De acordo com pt.wedoany.com-O presidente dos Estados Unidos, Donald Trump, assinou uma ordem executiva sobre inteligência artificial, criando vários grupos de trabalho focados em IA e segurança de TI, mas sem adotar medidas específicas sobre os riscos de segurança inerentes à própria IA. Antes da emissão da ordem, Trump já havia revogado, no primeiro dia de seu segundo mandato, os acordos anteriormente firmados entre o governo dos EUA e o setor de IA. A ordem afirma que promover a inovação e a segurança em IA é seu objetivo, mas depende principalmente da colaboração com o setor privado para modernizar os sistemas de TI da administração e do setor privado, além de fortalecer as capacidades de defesa contra ameaças externas.
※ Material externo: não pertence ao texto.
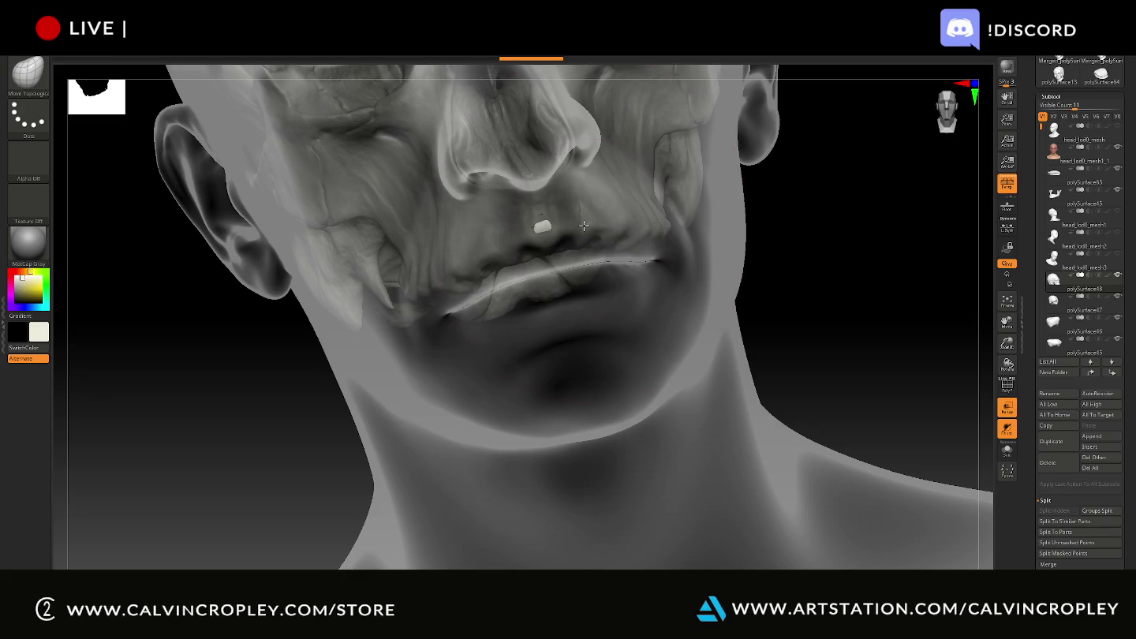
drag(816, 261, 842, 253)
drag(582, 219, 579, 234)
Vale ressaltar que, fundamentalmente, os insiders consideram a maior ameaça como sendo interna, e recentemente somou-se a isso o risco representado por agentes de IA implantados internamente.
A ordem exige que, em 30 dias, seja dada prioridade aos esforços de defesa de TI das agências militares, de inteligência e civis, bem como de seus provedores de serviços, melhorando as ferramentas de defesa com capacidade de IA, e instrui o Procurador-Geral a intensificar a repressão a atividades criminosas que utilizam IA. Em termos orçamentários, Trump insta as agências a adquirirem ferramentas e serviços de segurança de TI, sem especificar a fonte dos recursos, movimento visto externamente como um sinal político ao Congresso, e não como uma alocação orçamentária substancial. O Escritório de Orçamento da Casa Branca precisará encontrar programas de financiamento existentes para apoiar o desenvolvimento de IA avançada voltada à descoberta de vulnerabilidades de segurança.
O Departamento do Tesouro, em conjunto com o Secretário de Defesa (representado pela Agência de Segurança Nacional) e o Secretário de Segurança Interna (representado pela Agência de Segurança Cibernética e de Infraestrutura), estabelecerá um centro de compensação de IA. Este centro "cooperará voluntariamente" com o setor de IA e operadores de infraestruturas críticas para coordenar a varredura e o tratamento prioritário de vulnerabilidades de segurança de software, descobrindo e confirmando vulnerabilidades por conta própria, priorizando a coordenação de correções e a distribuição de atualizações de segurança, sem, no entanto, estipular a divulgação de informações ao público. Agências como a NSA decidirão se e quando as vulnerabilidades serão corrigidas, enquanto o Banco de Dados Nacional de Vulnerabilidades do Instituto Nacional de Padrões e Tecnologia não recebeu apoio direto.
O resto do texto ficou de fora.